For the listing below, print exactly the lines from the line with "decorative plate: none" to the line with "legume: present [173,363,237,396]", both included, and nothing beyond them.

━━━━━━━━━━━━━━━━━━━━━━━━━━━━━━

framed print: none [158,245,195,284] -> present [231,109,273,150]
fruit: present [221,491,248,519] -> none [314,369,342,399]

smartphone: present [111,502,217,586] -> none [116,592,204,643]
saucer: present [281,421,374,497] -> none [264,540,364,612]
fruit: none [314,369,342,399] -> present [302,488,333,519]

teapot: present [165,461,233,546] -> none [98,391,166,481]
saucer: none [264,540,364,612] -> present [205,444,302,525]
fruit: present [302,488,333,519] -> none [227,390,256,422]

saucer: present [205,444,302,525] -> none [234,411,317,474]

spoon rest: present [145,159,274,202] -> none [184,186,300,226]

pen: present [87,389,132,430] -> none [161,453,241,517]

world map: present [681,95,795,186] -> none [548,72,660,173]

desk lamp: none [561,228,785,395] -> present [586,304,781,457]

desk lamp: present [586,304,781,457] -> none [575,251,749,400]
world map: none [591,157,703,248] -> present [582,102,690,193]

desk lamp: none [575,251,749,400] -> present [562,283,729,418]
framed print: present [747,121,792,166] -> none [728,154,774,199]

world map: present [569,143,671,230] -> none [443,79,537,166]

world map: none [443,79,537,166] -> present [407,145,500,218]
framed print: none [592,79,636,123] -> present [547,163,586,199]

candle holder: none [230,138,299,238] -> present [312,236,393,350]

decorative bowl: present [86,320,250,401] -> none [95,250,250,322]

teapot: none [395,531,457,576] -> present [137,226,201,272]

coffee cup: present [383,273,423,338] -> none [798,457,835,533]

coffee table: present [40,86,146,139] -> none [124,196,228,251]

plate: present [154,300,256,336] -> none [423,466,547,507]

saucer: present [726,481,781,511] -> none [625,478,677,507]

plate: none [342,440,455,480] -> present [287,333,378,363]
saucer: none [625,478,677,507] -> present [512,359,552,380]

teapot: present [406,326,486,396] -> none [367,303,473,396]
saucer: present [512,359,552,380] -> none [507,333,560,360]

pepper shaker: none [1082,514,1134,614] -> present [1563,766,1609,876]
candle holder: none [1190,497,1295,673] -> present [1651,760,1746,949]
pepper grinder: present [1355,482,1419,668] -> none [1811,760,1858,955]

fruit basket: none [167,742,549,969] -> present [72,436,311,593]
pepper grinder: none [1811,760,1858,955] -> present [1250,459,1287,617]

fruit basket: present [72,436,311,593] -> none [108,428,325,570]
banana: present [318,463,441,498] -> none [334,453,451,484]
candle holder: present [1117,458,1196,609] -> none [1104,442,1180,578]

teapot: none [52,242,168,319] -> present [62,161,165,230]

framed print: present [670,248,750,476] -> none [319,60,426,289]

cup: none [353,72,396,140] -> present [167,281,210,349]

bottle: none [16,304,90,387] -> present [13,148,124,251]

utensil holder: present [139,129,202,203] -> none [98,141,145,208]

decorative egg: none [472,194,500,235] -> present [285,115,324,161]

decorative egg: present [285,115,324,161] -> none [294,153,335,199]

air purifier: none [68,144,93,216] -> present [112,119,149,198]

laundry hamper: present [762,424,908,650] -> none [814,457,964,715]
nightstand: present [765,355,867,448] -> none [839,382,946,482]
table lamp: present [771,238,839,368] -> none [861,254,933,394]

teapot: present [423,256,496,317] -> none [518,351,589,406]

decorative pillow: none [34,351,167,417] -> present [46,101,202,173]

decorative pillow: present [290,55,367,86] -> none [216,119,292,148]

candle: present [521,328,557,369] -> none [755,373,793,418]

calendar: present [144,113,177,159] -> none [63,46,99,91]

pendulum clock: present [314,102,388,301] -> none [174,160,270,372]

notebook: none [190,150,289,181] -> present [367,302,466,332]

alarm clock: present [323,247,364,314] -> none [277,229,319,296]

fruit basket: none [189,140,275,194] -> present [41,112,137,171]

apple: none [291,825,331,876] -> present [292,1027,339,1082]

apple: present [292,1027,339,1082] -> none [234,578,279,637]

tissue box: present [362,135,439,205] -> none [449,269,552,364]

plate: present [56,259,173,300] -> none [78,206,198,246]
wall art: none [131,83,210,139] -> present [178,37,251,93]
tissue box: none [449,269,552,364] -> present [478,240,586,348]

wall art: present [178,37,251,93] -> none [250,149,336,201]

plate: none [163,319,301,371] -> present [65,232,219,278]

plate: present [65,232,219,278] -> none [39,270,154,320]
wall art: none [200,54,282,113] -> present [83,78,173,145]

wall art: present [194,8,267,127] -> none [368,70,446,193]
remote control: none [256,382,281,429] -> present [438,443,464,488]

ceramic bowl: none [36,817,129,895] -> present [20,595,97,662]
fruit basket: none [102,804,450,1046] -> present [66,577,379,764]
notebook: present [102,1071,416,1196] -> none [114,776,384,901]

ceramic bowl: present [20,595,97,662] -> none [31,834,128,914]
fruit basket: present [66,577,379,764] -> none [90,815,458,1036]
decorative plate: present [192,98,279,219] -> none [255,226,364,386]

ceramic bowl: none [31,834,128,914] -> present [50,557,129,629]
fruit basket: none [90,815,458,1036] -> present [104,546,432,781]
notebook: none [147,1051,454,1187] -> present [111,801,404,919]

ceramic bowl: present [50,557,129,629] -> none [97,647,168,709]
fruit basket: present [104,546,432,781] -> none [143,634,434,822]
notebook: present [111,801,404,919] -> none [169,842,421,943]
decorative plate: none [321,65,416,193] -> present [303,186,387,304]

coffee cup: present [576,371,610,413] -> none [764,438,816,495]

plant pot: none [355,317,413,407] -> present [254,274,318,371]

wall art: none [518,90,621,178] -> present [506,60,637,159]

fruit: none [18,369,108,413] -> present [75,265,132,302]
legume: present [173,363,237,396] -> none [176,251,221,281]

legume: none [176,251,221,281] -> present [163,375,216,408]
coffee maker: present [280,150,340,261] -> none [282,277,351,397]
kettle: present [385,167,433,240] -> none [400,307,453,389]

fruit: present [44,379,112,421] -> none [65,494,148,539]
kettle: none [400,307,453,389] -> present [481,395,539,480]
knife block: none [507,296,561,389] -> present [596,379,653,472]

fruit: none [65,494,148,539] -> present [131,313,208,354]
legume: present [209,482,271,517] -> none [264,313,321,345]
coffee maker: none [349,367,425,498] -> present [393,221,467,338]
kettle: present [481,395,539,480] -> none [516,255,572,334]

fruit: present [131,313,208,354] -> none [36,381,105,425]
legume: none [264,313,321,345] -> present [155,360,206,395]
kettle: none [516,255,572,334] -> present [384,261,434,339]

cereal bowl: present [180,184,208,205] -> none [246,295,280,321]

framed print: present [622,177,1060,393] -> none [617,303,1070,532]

━━━━━━━━━━━━━━━━━━━━━━━━━━━━━━

### WRITTEN ANSWER
decorative plate: none [321,65,416,193] -> present [303,186,387,304]

coffee cup: present [576,371,610,413] -> none [764,438,816,495]

plant pot: none [355,317,413,407] -> present [254,274,318,371]

wall art: none [518,90,621,178] -> present [506,60,637,159]

fruit: none [18,369,108,413] -> present [75,265,132,302]
legume: present [173,363,237,396] -> none [176,251,221,281]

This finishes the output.